┌──

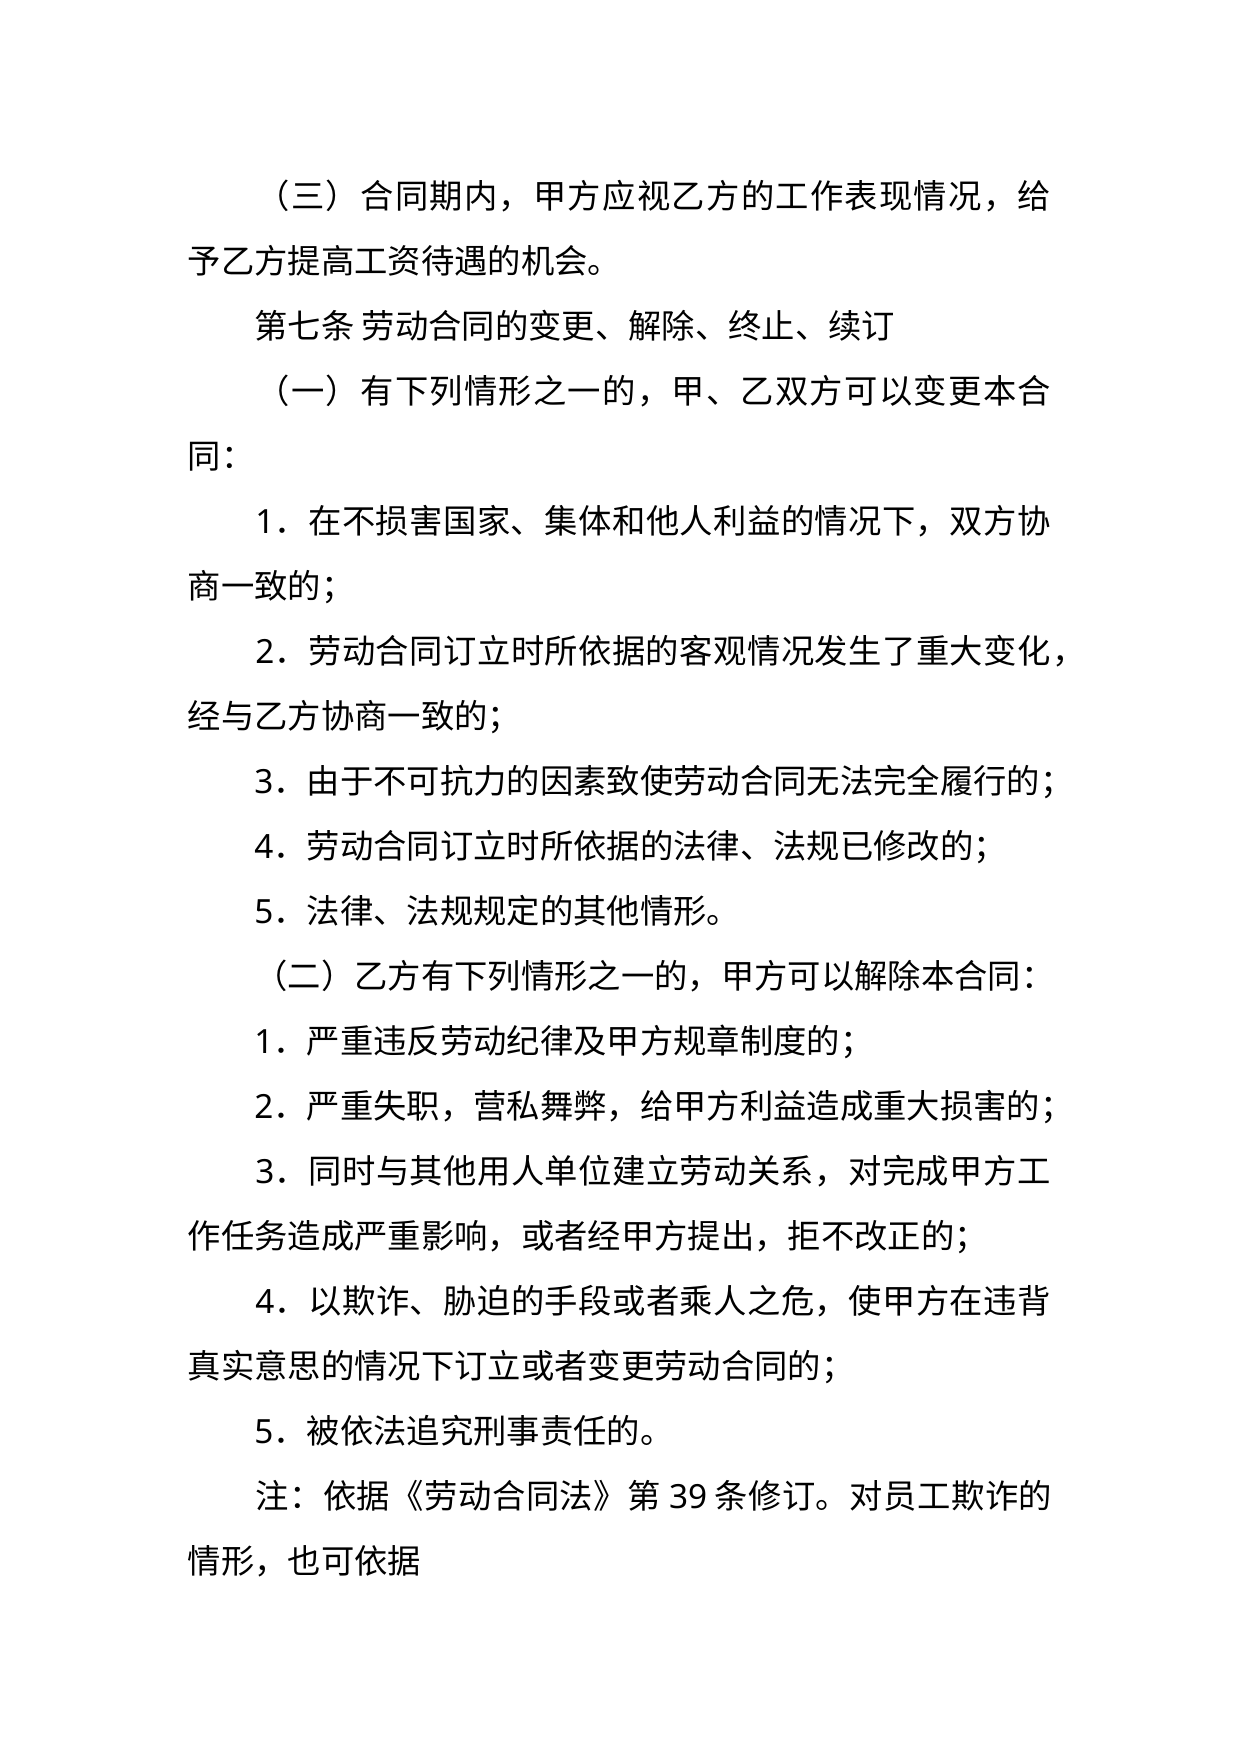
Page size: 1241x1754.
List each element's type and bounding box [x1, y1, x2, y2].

text [187, 162, 1053, 1592]
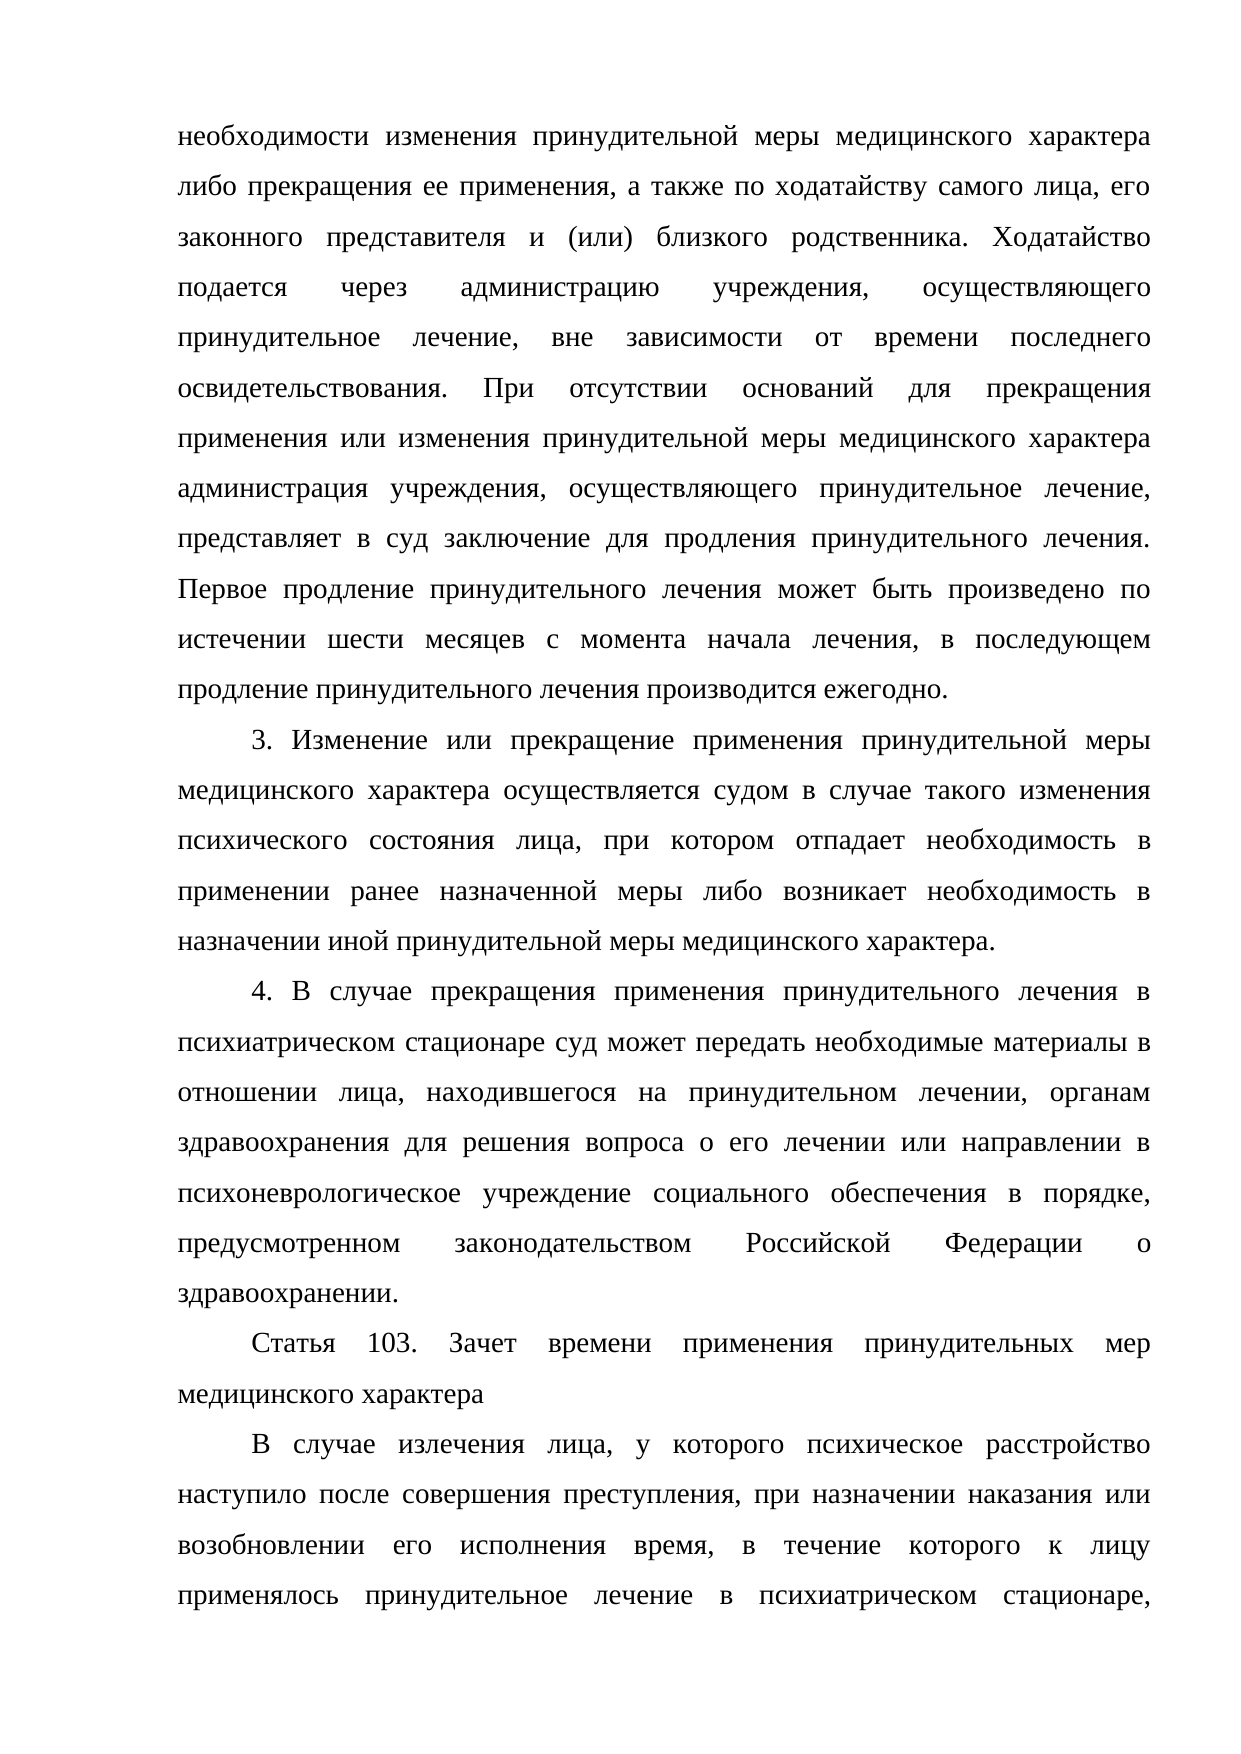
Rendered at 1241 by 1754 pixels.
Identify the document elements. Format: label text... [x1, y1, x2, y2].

text 4. В случае прекращения применения принудительного лечения в психиатрическом стационаре суд может передать необходимые материалы в отношении лица, находившегося на принудительном лечении, органам здравоохранения для решения вопроса о его лечении или направлении в психоневрологическое учреждение социального обеспечения в порядке, предусмотренном законодательством Российской Федерации о здравоохранении. [177, 973, 1152, 1309]
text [177, 1426, 1152, 1611]
text 3. Изменение или прекращение применения принудительной меры медицинского характера осуществляется судом в случае такого изменения психического состояния лица, при котором отпадает необходимость в применении ранее назначенной меры либо возникает необходимость в назначении иной принудительной меры медицинского характера. [177, 722, 1152, 957]
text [177, 118, 1152, 705]
text Статья 103. Зачет времени применения принудительных мер медицинского характера [177, 1326, 1152, 1409]
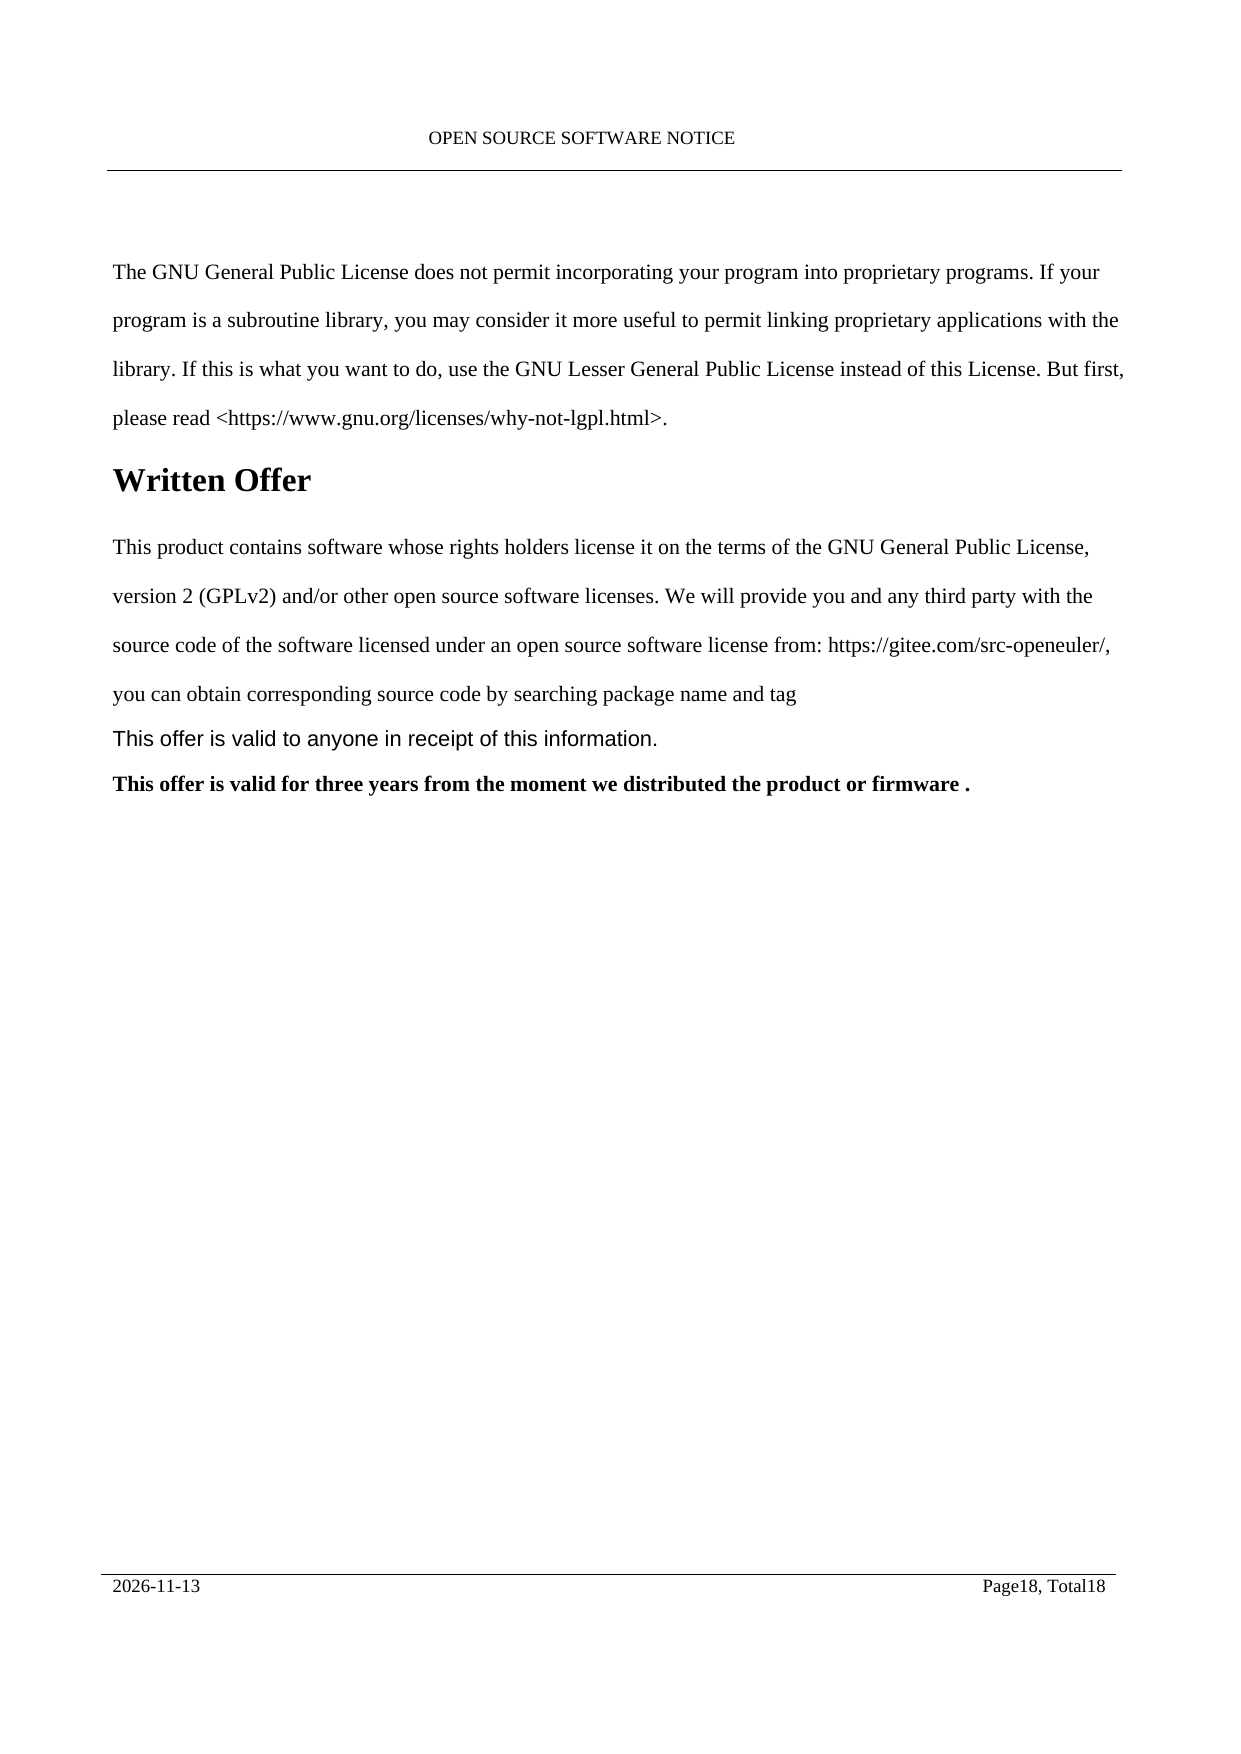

└──

The entries above are to be restated verbatim, with no pictures carried over.

Exercise solution
Page size: 1241x1754.
List each element's type and bounding box [x1, y1, x2, y2].

text [187, 162, 1053, 1592]
Rendered at 1241 by 1754 pixels.
Identify the document elements. Format: label text... [x1, y1, x2, y2].

text 4. В случае прекращения применения принудительного лечения в психиатрическом стационаре суд может передать необходимые материалы в отношении лица, находившегося на принудительном лечении, органам здравоохранения для решения вопроса о его лечении или направлении в психоневрологическое учреждение социального обеспечения в порядке, предусмотренном законодательством Российской Федерации о здравоохранении. [177, 973, 1152, 1309]
text [177, 1426, 1152, 1611]
text 3. Изменение или прекращение применения принудительной меры медицинского характера осуществляется судом в случае такого изменения психического состояния лица, при котором отпадает необходимость в применении ранее назначенной меры либо возникает необходимость в назначении иной принудительной меры медицинского характера. [177, 722, 1152, 957]
text [177, 118, 1152, 705]
text Статья 103. Зачет времени применения принудительных мер медицинского характера [177, 1326, 1152, 1409]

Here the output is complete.